• Problem to work on: Translate this sentence from the student success story below into Spanish: "Seun Balogun knows the social and academic challenges students can face when they first set out on their own."

• Source passage:

Student success story

Campus-wide approach about building support, not lowering standards

The boarding schools Seun Balogun went to in Nigeria and Hamilton, Ont. neatly set out his instructional day.

“It wasn’t complicated, I always I had my schedule set up for me,” says Balogun, now a third-year student at the University of Waterloo.

Then, in his early days as a first-year student, he picked up his course plan, saw wide gaps between classes and wondered what he would do with all that free time.

That airy schedule started to become an abyss as he struggled with the new person he had so quickly become: An independent adult responsible for the choices he made to fill his day.

“I panicked a lot,” Balogun says. “The thing is, you learn to deal with it. Now I don’t have as much time, but I’m doing more stuff.”

Seun Balogun

Seun Balogun knows the social and academic challenges students can face when they first set out on their own. He's made it his mission to provide advice and guidance to incoming students, including Behrooz Shafiee Sarjaz, as part of Waterloo's International Peer Mentors Program.

• Supplied entries:

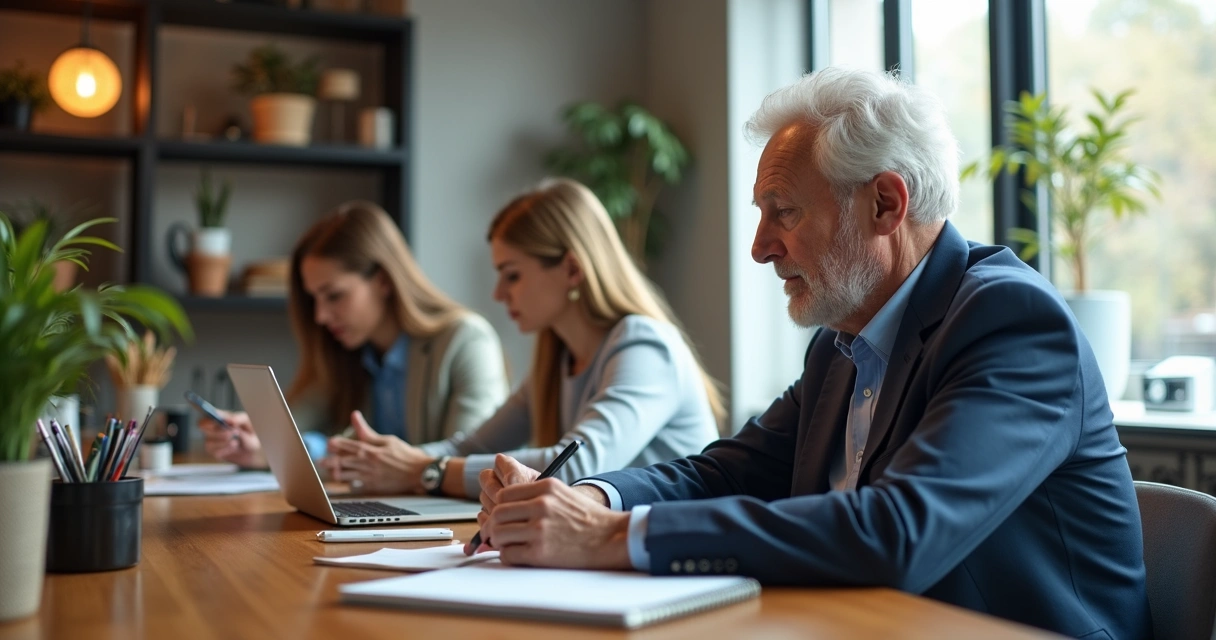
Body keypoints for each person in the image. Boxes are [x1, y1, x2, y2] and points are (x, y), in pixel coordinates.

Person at [469, 68, 1152, 638]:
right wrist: (586, 495)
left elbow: (897, 532)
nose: (760, 246)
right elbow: (724, 473)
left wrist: (609, 538)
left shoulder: (1009, 322)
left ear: (885, 203)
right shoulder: (844, 343)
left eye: (783, 212)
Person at [324, 178, 725, 499]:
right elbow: (471, 446)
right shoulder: (558, 357)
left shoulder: (644, 345)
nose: (499, 294)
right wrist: (385, 459)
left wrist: (421, 471)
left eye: (511, 275)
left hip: (668, 557)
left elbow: (576, 467)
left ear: (571, 269)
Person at [199, 201, 509, 470]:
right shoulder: (347, 352)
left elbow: (472, 462)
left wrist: (304, 452)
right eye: (314, 300)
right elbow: (297, 431)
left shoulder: (466, 341)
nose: (320, 316)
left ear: (384, 280)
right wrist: (261, 436)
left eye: (333, 296)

• Problem solution: Seun Balogun conoce los desafíos sociales y académicos que pueden enfrentar los estudiantes cuando se independizan por primera vez.